What you should do: What is needed here is an exact repetition of the records below, beginning at the line that has "Numbers: x, y, z, sx, sy, sz, roll, pitch, yaw." and stopping after the line that has "#5 concrete pillar (75,25,171,366)".

Dataset records

+===+

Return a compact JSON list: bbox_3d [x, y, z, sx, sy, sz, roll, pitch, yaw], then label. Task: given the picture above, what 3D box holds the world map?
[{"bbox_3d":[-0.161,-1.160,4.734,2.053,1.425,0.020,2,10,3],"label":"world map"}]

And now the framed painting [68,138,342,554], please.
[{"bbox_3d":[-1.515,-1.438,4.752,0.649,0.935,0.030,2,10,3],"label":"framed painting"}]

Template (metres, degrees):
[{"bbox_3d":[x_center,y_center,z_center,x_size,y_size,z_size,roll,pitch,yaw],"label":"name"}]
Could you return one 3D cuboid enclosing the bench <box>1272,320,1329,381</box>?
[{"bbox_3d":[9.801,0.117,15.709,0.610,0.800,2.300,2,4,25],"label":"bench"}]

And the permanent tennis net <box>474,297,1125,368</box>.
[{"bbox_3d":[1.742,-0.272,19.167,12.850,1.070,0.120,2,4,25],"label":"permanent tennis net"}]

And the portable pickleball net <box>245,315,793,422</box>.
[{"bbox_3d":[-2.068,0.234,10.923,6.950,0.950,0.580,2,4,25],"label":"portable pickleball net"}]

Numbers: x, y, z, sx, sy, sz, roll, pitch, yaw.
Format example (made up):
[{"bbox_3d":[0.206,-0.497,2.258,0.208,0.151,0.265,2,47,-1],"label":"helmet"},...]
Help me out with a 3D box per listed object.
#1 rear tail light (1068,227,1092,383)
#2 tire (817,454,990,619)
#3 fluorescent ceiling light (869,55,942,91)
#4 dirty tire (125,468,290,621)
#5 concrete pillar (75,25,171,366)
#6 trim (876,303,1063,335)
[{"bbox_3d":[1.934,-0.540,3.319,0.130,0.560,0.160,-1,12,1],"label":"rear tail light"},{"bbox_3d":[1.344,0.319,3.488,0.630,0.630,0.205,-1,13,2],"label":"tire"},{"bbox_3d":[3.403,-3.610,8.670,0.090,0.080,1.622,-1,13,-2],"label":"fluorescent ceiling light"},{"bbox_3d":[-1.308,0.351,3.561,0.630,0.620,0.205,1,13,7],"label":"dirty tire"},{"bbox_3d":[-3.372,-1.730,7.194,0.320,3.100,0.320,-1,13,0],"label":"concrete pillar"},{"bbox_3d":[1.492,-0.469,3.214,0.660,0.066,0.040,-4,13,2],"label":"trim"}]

+===+

Written response:
Numbers: x, y, z, sx, sy, sz, roll, pitch, yaw.
Format example (made up):
[{"bbox_3d":[0.206,-0.497,2.258,0.208,0.151,0.265,2,47,-1],"label":"helmet"},...]
Help me out with a 3D box per listed object.
#1 rear tail light (1068,227,1092,383)
#2 tire (817,454,990,619)
#3 fluorescent ceiling light (869,55,942,91)
#4 dirty tire (125,468,290,621)
#5 concrete pillar (75,25,171,366)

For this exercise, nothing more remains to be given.